**WRITTEN TASK A**
Please extract the passage of the rail forum thread from "Providence Journal article" up to and including "the comments section.".
**WRITTEN TASK B**
Answer these questions using the rail forum thread:
(i) In which town did Rhode Island officials kick off the high-speed rail project?
(ii) How much additional funding will Massachusetts provide for the Springfield station?
(iii) In what year did the Springfield renovation plans start?

**SOURCE EXTRACT**
▼
Providence Journal article from June 29 on the kick-off ceremony: RI officials kick off high-speed rail project in South Kingstown which has a scattering of typical anti-rail postings in the comments section.


----------



## neroden (Jul 1, 2015)

afigg said:


> Saw this news a few days ago that the state of Massachusetts will be providing an additional $12 million to complete the upgrade of the Springfield station. Prigressive Railroading: Massachusetts Gov. Baker pledges $12 million for Springfield station. If I am reading between the lines correctly, the cost of the SPG station project has gone up, so the state is stepping in to provide enough funds to complete the station rebuild in 2016.


Springfield's been an incredible shaggy dog story. Every time they start work they discover something which makes it more expensive or complicated than expected. The renovation plans started in 1989! At the time I hoped they'd be done by roughly 1994!
I still haven't seen platform designs. They *ought* to have full-high platforms everywhere, two full freight main bypasses without platforms, and a pull-off track north of the northern main track (with a full-high) next to the station building for the westbound Lake Shore Limited. There is *plenty* of room. But I don't know if they're planning to do it right.


----------



## afigg (Jul 4, 2015)

neroden said:


> Springfield's been an incredible shaggy dog story. Every time they start work they discover something which makes it more expensive or complicated than expected. The renovation plans started in 1989! At the time I hoped they'd be done by roughly 1994!
▲
**DATA SHOWN**
▼
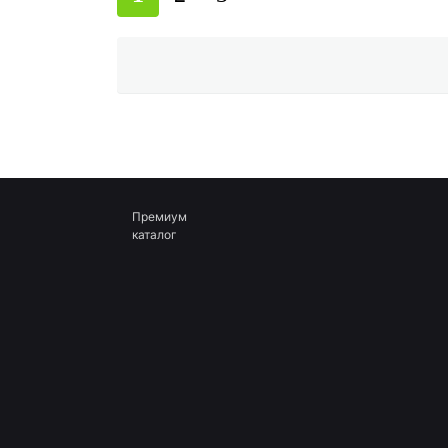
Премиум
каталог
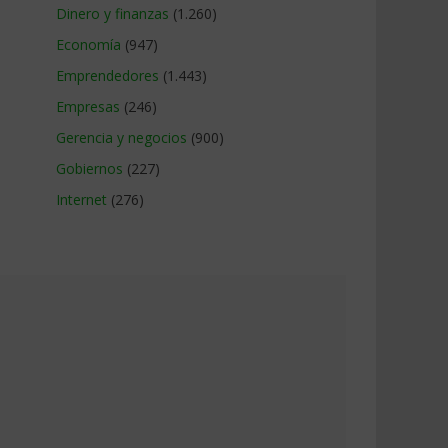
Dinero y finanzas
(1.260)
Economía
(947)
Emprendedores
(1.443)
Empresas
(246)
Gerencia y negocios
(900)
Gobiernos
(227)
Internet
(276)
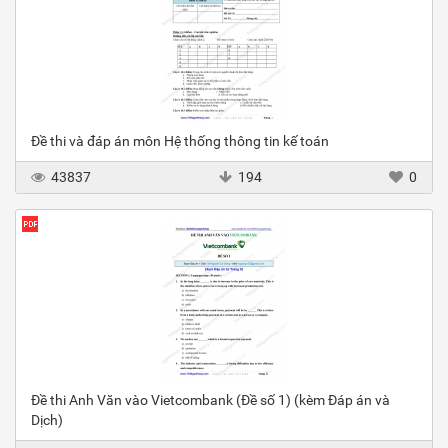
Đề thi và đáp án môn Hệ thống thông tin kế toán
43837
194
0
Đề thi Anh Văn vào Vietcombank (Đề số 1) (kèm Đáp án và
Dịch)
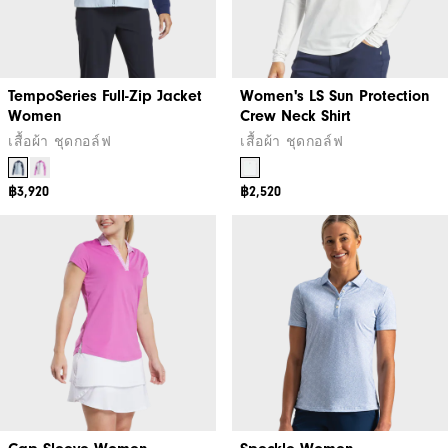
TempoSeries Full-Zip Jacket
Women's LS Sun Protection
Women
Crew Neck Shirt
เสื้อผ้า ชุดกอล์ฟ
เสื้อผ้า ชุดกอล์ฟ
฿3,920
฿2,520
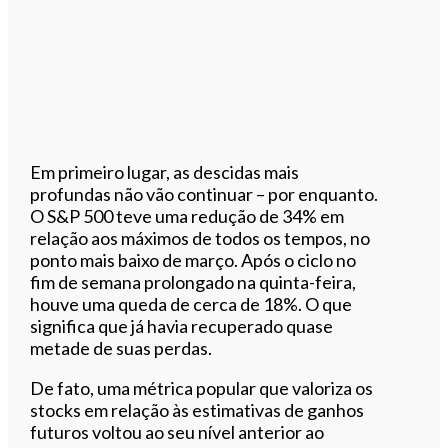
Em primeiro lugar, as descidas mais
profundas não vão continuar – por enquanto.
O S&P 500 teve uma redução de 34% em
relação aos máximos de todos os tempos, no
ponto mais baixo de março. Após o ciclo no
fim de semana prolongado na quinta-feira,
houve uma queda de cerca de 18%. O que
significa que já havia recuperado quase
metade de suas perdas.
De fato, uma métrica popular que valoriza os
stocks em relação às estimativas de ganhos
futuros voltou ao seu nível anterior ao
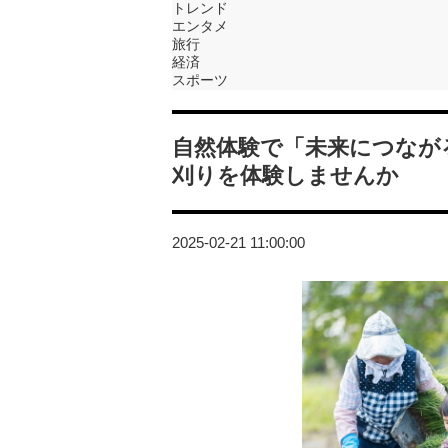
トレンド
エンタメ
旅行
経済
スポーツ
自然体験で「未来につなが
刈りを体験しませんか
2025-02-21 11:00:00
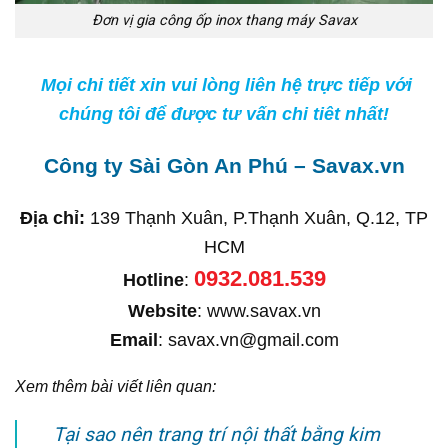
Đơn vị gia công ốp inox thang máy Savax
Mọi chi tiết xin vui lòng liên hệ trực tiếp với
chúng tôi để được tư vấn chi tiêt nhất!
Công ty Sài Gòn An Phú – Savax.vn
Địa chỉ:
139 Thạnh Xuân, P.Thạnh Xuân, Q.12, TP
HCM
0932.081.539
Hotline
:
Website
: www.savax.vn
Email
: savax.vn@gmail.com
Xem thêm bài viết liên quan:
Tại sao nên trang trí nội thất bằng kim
▲
**SOLUTION A**
Providence Journal article from June 29 on the kick-off ceremony: RI officials kick off high-speed rail project in South Kingstown which has a scattering of typical anti-rail postings in the comments section.

**SOLUTION B**
(i) South Kingstown
(ii) $12 million
(iii) 1989